Arnold believed that culture would eventually destroy class by replacing it. Arnold might have meant by high culture something that worked for the improvement of humanity. In this version of high culture and popular culture The Wire is high culture and Big Brother is just popular culture. The quality of The Wire can be measured in many ways whereas the quality of Big Brother can only be measured in the ratings. However, by the time The Wire and Big Brother came along the terms high culture and popular culture had developed to mean something very different. High culture means the cannon of art, literature, music etc. taught at university and not a way of distinguishing between different types of TV shows.

Arnold’s theory barely lasted a century before it collapsed. Maybe we need a new terminology to distinguish between work with blue chip enduring quality and the junk bond equivalent in art or a cultural nutritional utilitarian value of the ingredients. Maybe the terms are already there, ordinary words like: quality and trash.


Only Rock’n’Roll

Seventh Gallery consistently has good shows. It is remarkable for a small artist-run shopfront gallery with a second windowless backroom gallery space. Reading their website the management committee make these problems appear to be features; the lack of any natural light in the backroom is promoted as giving the artist has greater control of lighting.

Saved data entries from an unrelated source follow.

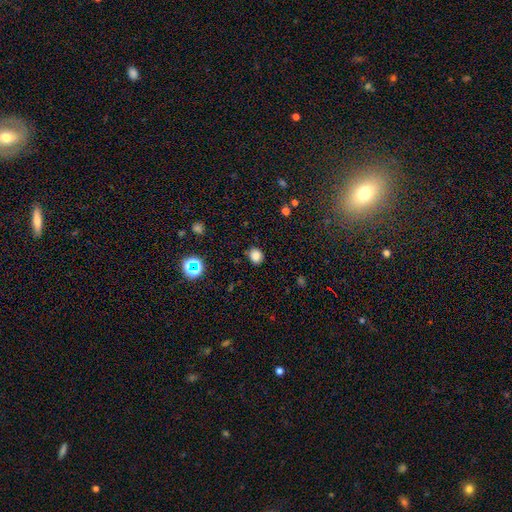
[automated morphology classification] Smooth or featured: smooth — 82% (star or artifact — 13%)
How rounded: round — 72% (in between — 27%)
Merging: none — 87% (minor disturbance — 9%)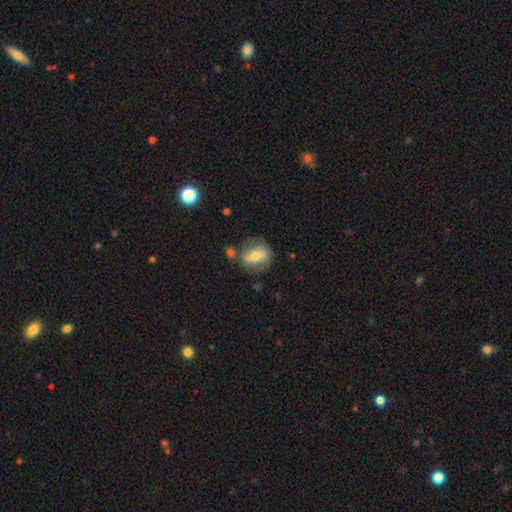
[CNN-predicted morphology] smooth_or_featured: smooth (p=0.53) [alt: featured or disk p=0.38]
how_rounded: in between (p=0.49) [alt: round p=0.46]
merging: none (p=0.63) [alt: minor disturbance p=0.18]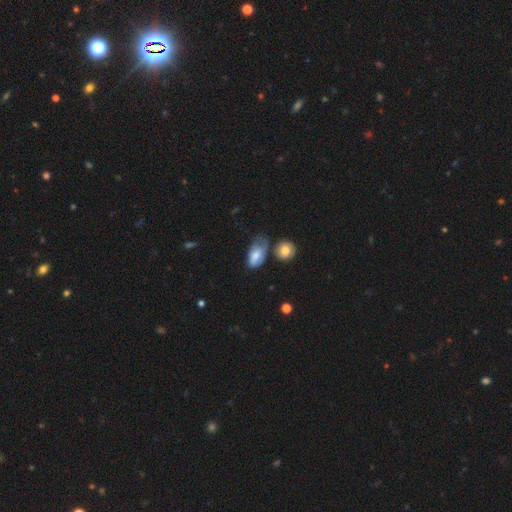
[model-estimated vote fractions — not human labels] smooth-or-featured: smooth: 72% | featured or disk: 20% | star or artifact: 8%
  how-rounded: in between: 89% | round: 8% | cigar-shaped: 3%
  merging: minor disturbance: 37% | none: 31% | major disturbance: 19% | merger: 12%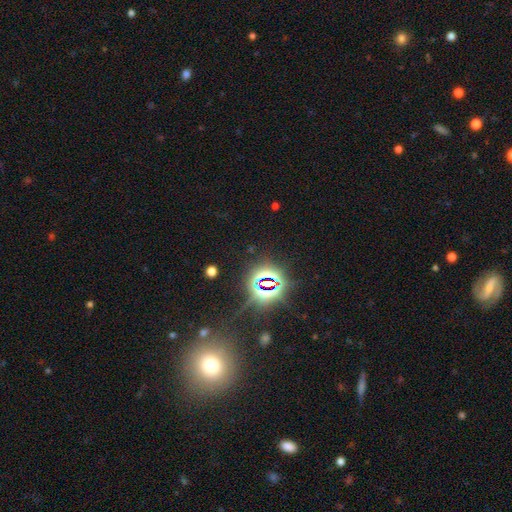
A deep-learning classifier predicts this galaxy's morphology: Smooth or featured: star or artifact — 81% (smooth — 12%)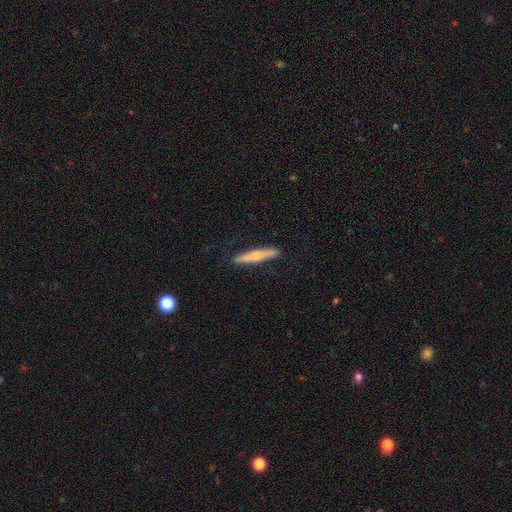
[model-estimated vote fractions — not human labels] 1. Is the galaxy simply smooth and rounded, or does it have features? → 56% smooth, 39% featured or disk, 5% star or artifact.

The current exhibition at Seventh, “We’ve Got A Love Like Electric Sound” is no exception. This group exhibition by Catherine Connolly, Candice Cranmer, Stephen Palmer, Carl Scrase, Sally Tape and Fiona Williams is about the relationship between contemporary art and popular music. This is a common contemporary art theme; a great theme since the pop art of 1960s, not an original theme but it is still a very fruitful source of inspiration. Popular culture and music is the revolution of that you can dance to. And popular culture has inspired many famous artists: Toulouse Lautrec, Andy Warhol and Jeff Koons. Popular culture might be juvenile, utopian and romantic but it is fun.

And “We’ve Got A Love Like Electric Sound” is a fun exhibition. The wow work of the exhibition is Candice Cranmer’s musk-stick column that reached from floor to ceiling. (The work had a reference to lyrics by Joy Division but I neglected to note the quote. Many of the other works also had pop music references in their titles.) Carl Scrase’s two works appropriated and rearranged pop material with playful fun and spectacular results: in one bouncy balls and toothpicks becomes the universe. Catherine Connolly’s video installations, reframed the video screen with timber and gloss enamel paint, showed sections of crowds at concerts. Fiona Williams’ faux naïf oil paintings on aluminium reminded me of the popular culture focused paintings of Elizabeth Peyton. It is apparent from her work where Sally Tape gets her name (or is the other way around); her day-glo and silver tape on wall-work was like Frank Stella on acid. Oddly there is only one piece of sound art in this exhibition, Stephen Palmer’s Pacing.

It is only rock’n’roll but I like it.